## Exercise 1
In the listing below, copy out verbatim the lines from the one containing "-해당 부동산이 조례의 적용 대상인지 여부를 확인하고, 해" through the one containing "수 있으며, 구매자는 필요에 따라 변호사, 측량사 또는 금융", including both of those lines.
(Exercise text)
13. During the pendency of the petition being RCR No.15/2013, the petitioner moved two applications before the learned Trial Court in the execution petition filed by the respondent in respect of the tenanted premises. One seeking to set aside the eviction order dated 20 th August, 2011 stating the same grounds which were taken up in the earlier proceedings before the learned Trial Court, and another for appointment of Local Commissioner. It was also stated that the revision petition was pending and the respondent had made a statement before the Court not to press for execution till 15th April, 2013.

14. The learned Trial Court dismissed both these applications vide order dated 26th March, 2013 observing the applications to be completely devoid of merit, considering that the application for condonation of delay and the review petition were dismissed and the fact that the matter was pending before this Court. Aggrieved thereof the petitioner filed CRP No.77/2013.
(End Exercise text)
## Exercise 2
Summarize the passage on the petitioner's applications in two sentences.
(Dataset entries)
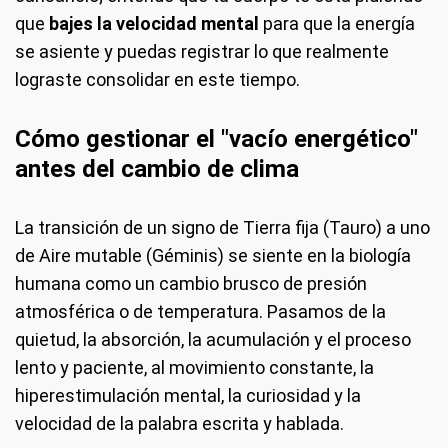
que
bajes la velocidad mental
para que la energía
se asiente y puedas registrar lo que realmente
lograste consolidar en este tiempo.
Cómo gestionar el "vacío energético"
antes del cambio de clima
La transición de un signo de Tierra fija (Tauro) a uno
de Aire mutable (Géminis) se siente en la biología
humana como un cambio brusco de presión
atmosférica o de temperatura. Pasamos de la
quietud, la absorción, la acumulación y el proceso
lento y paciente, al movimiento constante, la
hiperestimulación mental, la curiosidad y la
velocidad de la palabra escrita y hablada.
(End Dataset entries)
(Dataset entries)
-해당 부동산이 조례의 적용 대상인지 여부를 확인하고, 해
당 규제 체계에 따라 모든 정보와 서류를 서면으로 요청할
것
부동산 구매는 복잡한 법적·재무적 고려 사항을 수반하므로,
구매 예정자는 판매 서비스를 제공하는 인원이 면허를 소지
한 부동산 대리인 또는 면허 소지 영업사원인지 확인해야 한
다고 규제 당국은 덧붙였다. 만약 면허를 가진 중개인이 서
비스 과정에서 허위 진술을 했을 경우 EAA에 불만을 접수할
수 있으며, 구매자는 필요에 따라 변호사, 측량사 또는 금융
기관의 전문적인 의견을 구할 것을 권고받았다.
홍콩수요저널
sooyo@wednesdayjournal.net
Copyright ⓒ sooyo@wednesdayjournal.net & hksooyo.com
(End Dataset entries)
## Answer space 1
-해당 부동산이 조례의 적용 대상인지 여부를 확인하고, 해
당 규제 체계에 따라 모든 정보와 서류를 서면으로 요청할
것
부동산 구매는 복잡한 법적·재무적 고려 사항을 수반하므로,
구매 예정자는 판매 서비스를 제공하는 인원이 면허를 소지
한 부동산 대리인 또는 면허 소지 영업사원인지 확인해야 한
다고 규제 당국은 덧붙였다. 만약 면허를 가진 중개인이 서
비스 과정에서 허위 진술을 했을 경우 EAA에 불만을 접수할
수 있으며, 구매자는 필요에 따라 변호사, 측량사 또는 금융

## Answer space 2
While revision petition RCR No.15/2013 was pending, the petitioner filed two applications before the Trial Court in the respondent's execution petition: one to set aside the eviction order dated 20th August, 2011 on the grounds raised earlier, and one for appointment of a Local Commissioner. The Trial Court dismissed both as completely devoid of merit by order dated 26th March, 2013, after which the petitioner filed CRP No.77/2013.